**RECORDS SUPPLIED:**
========
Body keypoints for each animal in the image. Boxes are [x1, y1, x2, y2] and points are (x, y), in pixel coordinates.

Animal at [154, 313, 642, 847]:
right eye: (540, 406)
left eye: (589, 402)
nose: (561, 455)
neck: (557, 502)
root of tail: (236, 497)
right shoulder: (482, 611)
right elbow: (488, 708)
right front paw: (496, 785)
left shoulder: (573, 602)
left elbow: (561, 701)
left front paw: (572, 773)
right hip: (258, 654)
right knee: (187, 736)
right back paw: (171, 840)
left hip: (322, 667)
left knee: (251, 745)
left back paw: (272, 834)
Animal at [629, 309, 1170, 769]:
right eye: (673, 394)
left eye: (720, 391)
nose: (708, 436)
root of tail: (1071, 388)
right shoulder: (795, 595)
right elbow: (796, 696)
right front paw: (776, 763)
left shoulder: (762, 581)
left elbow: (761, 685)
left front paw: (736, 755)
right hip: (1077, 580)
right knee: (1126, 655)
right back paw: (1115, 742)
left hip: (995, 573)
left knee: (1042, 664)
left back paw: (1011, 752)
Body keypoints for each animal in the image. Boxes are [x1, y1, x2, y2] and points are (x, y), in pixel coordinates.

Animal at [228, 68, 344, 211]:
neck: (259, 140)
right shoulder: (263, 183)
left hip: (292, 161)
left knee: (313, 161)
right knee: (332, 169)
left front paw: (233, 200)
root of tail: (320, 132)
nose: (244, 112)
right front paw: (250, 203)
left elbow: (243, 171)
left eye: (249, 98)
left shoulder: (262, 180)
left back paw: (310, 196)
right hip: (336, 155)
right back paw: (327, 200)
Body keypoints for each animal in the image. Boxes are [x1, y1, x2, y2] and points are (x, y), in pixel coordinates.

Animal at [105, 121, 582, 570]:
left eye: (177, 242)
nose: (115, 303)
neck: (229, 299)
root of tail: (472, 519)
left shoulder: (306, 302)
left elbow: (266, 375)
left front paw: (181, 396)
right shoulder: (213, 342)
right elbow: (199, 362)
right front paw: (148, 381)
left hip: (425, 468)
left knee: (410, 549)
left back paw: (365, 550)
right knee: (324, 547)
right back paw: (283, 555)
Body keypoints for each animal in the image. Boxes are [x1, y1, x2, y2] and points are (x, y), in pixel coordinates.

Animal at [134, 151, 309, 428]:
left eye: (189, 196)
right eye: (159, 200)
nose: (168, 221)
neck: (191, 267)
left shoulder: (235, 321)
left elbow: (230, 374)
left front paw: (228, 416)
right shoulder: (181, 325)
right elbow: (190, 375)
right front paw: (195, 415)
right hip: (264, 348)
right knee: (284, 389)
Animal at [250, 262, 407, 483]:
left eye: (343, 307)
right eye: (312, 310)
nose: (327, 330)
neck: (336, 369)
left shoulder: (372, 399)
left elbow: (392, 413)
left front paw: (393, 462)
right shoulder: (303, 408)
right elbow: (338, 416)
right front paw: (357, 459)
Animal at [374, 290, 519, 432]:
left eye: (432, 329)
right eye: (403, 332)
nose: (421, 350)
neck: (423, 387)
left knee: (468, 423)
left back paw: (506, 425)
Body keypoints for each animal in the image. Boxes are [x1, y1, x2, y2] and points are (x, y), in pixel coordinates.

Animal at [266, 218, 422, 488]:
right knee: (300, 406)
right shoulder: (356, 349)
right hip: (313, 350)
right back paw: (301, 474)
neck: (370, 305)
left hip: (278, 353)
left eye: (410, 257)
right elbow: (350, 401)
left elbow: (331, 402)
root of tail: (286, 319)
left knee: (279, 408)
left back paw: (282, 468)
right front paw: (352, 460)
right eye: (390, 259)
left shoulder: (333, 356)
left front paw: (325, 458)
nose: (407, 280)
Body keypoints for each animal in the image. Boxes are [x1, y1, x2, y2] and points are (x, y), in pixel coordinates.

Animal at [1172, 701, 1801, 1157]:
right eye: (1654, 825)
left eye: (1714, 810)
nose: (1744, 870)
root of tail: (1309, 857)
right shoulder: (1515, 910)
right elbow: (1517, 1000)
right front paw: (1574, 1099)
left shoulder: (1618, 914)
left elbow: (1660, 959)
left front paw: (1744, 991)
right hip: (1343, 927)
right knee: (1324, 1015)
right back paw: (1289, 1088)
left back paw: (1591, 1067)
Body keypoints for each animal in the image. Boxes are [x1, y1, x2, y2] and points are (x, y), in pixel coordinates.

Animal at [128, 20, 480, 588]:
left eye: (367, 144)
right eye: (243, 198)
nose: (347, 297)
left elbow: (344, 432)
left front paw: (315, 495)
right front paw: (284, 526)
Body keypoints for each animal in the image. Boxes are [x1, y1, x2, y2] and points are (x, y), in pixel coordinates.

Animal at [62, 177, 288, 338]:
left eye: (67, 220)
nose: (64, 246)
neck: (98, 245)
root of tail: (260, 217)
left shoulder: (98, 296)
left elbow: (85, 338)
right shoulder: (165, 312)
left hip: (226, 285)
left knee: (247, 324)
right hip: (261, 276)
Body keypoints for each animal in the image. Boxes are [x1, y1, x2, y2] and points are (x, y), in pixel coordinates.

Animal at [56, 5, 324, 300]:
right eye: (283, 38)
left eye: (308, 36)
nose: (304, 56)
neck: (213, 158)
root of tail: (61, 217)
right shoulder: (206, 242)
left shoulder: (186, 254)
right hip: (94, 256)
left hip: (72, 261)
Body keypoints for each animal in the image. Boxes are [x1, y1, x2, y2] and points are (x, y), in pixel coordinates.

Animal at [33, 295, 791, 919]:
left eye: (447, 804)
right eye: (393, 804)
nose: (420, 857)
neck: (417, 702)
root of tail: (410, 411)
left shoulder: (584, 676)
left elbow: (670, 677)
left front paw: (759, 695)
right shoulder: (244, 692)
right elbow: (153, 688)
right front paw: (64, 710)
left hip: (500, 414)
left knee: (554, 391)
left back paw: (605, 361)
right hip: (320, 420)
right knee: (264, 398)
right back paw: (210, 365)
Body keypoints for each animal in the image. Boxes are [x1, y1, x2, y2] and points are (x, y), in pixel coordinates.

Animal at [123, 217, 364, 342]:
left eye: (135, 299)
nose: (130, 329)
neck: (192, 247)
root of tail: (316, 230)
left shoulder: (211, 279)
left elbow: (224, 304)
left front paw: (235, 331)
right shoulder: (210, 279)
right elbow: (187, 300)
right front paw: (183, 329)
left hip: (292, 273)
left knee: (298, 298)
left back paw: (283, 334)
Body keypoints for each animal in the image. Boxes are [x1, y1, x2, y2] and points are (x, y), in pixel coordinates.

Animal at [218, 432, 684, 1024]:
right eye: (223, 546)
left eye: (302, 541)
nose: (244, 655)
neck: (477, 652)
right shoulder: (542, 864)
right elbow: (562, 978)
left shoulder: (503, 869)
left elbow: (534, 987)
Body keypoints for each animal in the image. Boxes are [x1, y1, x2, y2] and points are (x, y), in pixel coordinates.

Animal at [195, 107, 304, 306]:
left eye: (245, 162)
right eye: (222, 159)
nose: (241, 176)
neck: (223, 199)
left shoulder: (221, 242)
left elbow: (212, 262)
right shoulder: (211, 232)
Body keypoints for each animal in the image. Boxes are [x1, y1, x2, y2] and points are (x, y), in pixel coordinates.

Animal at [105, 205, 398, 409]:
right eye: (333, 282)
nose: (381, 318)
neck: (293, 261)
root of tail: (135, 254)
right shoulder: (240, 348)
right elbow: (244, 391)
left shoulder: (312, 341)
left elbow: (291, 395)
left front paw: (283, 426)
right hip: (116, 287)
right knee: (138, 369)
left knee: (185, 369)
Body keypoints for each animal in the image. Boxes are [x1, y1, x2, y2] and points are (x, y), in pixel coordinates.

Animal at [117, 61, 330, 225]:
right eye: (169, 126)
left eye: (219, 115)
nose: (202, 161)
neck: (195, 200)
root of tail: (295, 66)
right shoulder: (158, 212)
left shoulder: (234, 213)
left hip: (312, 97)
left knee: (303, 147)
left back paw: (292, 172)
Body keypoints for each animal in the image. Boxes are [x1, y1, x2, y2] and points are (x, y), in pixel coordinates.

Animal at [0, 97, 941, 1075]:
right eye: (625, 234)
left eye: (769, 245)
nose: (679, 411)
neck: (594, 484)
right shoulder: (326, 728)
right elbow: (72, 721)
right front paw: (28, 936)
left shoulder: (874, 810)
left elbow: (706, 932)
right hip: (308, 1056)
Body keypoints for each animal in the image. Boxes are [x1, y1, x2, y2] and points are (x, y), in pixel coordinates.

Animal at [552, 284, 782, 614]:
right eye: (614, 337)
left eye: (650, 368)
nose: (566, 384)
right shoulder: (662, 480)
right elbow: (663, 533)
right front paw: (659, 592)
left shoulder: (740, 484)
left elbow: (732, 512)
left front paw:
========
**EXERCISE DIRECTIONS:** In the listing above, find the line containing "right elbow: (562, 978)" and the line containing "right shoulder: (240, 348)", then retype both and every line between them exactly, with nothing else.

**EXERCISE RESPONSE:**
right elbow: (562, 978)
left shoulder: (503, 869)
left elbow: (534, 987)
Body keypoints for each animal in the image. Boxes are [x1, y1, x2, y2] and points are (x, y), in pixel coordinates.

Animal at [195, 107, 304, 306]:
left eye: (245, 162)
right eye: (222, 159)
nose: (241, 176)
neck: (223, 199)
left shoulder: (221, 242)
left elbow: (212, 262)
right shoulder: (211, 232)
Body keypoints for each animal in the image. Boxes are [x1, y1, x2, y2] and points are (x, y), in pixel coordinates.

Animal at [105, 205, 398, 409]:
right eye: (333, 282)
nose: (381, 318)
neck: (293, 261)
root of tail: (135, 254)
right shoulder: (240, 348)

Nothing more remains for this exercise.